Boston Medical Center - $25,000
To integrate their existing services and provide continued support for housing, as well as psychosocial support (therapy) specifically for evacuees, and medication and transportation assistance to and from the hospital.

Catholic Charities of the Diocese of Worcester - $25,000
To provide Welcome Home Kits including items such as bedding, cooking, kitchen and bathroom items to displaced Puerto Rican families who have secured new housing.

SER-Jobs (Fall River) - $25,000
To provide ESL courses and related educational supports targeting the needs of Puerto Rico evacuees seeking jobs in Southeastern Massachusetts.

Chelsea Collaborative - $20,000
To continue providing one-stop resource and referrals for newly-arriving families under the Chelsea United for Puerto Rico program.

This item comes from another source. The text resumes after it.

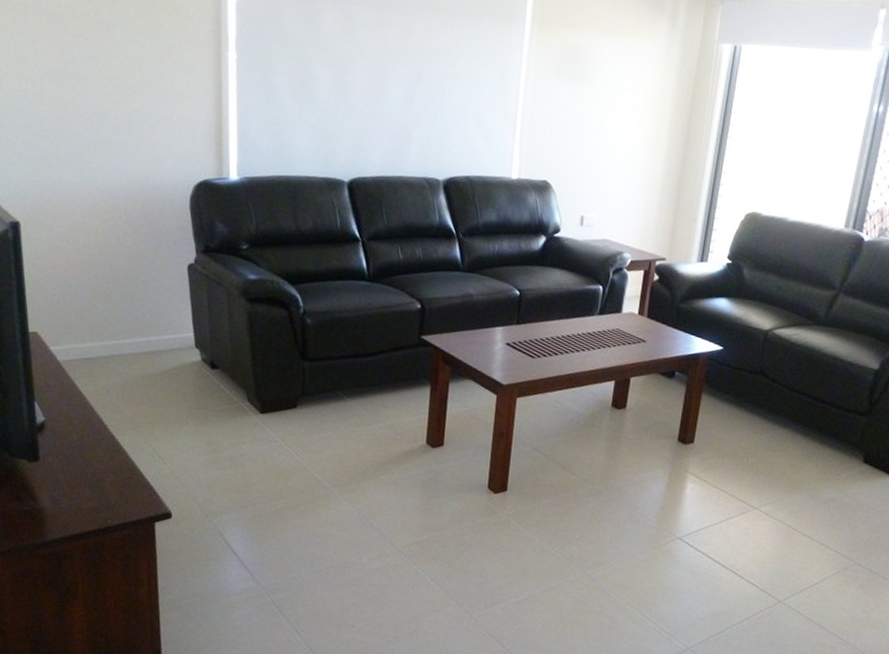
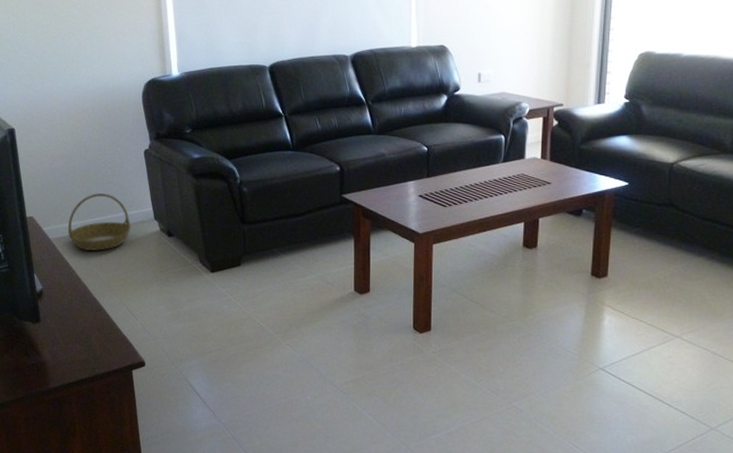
basket: none [83,310,165,380] -> present [68,193,131,251]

Latino Education Institute at Worcester State University - $20,000\
To support Club Educación, which incldes tutoring for K-12 students, ESL instruction for adults, and job assistance for Puerto Rican educators in the evacuee community.

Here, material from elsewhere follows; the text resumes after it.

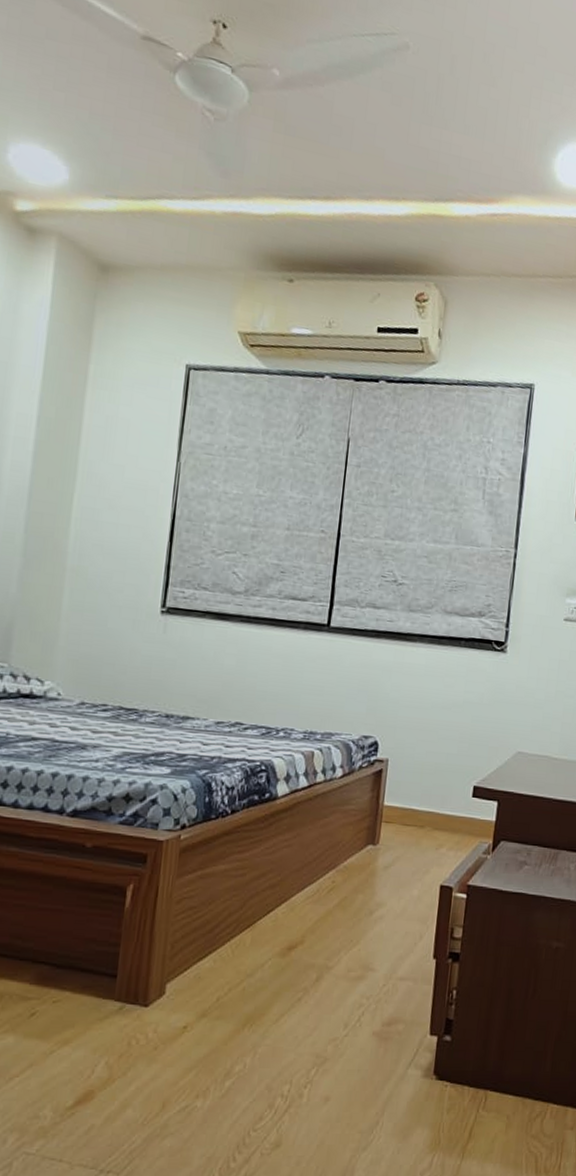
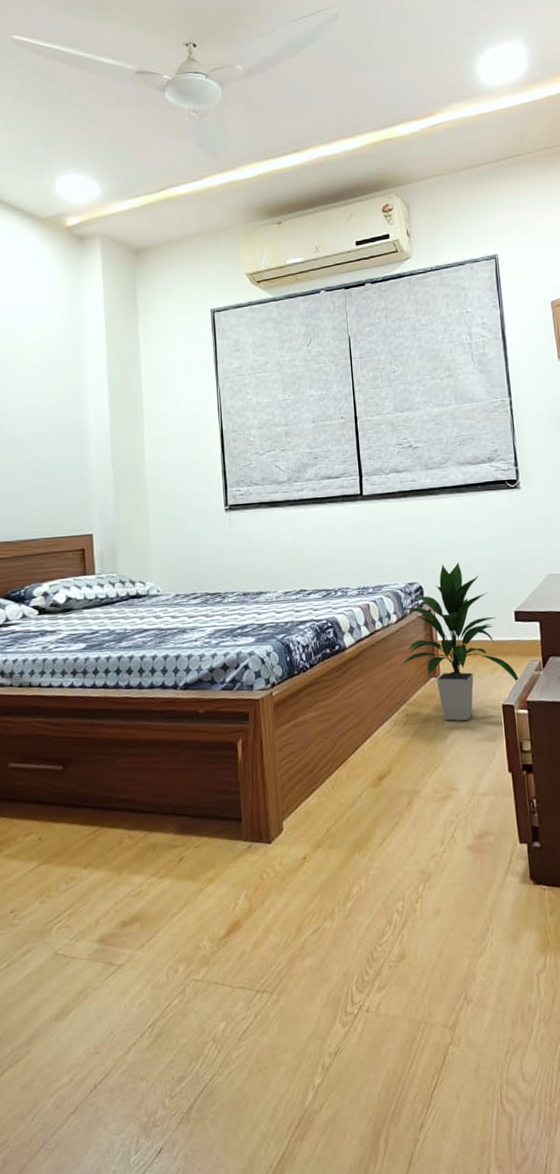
indoor plant: none [335,720,464,898] -> present [399,562,519,721]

Friendly House, Inc. (Worcester) - $16,500
To provide access to summer programming for Puerto Rican youth in collaboration with the local Boys and Girls Club, YMCA and Teen Youth Program.

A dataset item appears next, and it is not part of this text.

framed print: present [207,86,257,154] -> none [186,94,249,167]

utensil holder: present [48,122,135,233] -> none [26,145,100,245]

Casa Latina, Inc. (Florence) - $15,000
To support Puentes (Bridges for Latinos), an information and referral program that provides key services to Puerto Rican families on housing, public healthcare resources, and employment opportunities, as well as periodic one-time support to individuals.

December 2017 grants are listed in this press release.

First Round of Grants: October 2017

$15,000 to Casa Pueblo de Adjuntas, a community-based organization seeking to protect and preserve the environment through responsible use of environmental resources. In the aftermath of Maria, Casa Pueblo has focused on the procurement and distribution of solar-powered lights that can help replace the devastated power grid in the central part of the island.

$15,000 to Centros Sor Isolina Ferre (CSIF), a community-based organization that promotes education, economic self-sufficiency, violence prevention and community action. Since the hurricane, CSIF has focused on collecting and distributing supplies for Caimito, Ponce and the surrounding communities on the southwestern coast of the island.

$15,000 to Proyecto ENLACE, a collaborative effort to improve and redevelop eight communities around the Caño Martin Peña, a San Juan canal along which are some of the  poorest and most flood-prone neighborhoods on the island, and were devastated by the hurricane.

$15,000 to P.E.C.E.S., based in Punta Santiago, Humacao, an education and community development nonprofit which is providing relief services and will focus on longer-term community development initiatives on the east coast of Puerto Rico, which was devastated when Maria made landfall.

$15,000 to Taller Salud, an operator of educational and prevention programs directed at women and girls in the towns of Carolina, Canóvanas, Loíza, Río Grande, Luquillo, Fajardo, and Vieques in the northeast coast of Puerto Rico. Taller Salud will use funding to provide for immediate needs with special emphasis on women, children and bedridden members of the community, as well as working to support fundraising and emergency donations in and around the community of Loiza.

$10,000 to Matria, a community organization which works with victims of domestic violence, but which has elected to pursue an immediate mission as a community collection and distribution centre over the next few weeks for clients and any families in need in and around the town of Caguas.

$7,500 to Coordinadora Paz Para La Mujer, a domestic violence organization that is working to distribute aid to women and children through a network of 11 domestic violence shelters across the island in the aftermath of Hurricane Maria.

In addition, the Advisory Committee made grants of $3,750 to the Chelsea Collaborative of Chelsea, MA and Centro Cristiano Nacion de Jesus of Springfield, MA to help defray costs associated with transporting donated goods to Puerto Rico, which they collected in the days immediately following Hurricane Maria.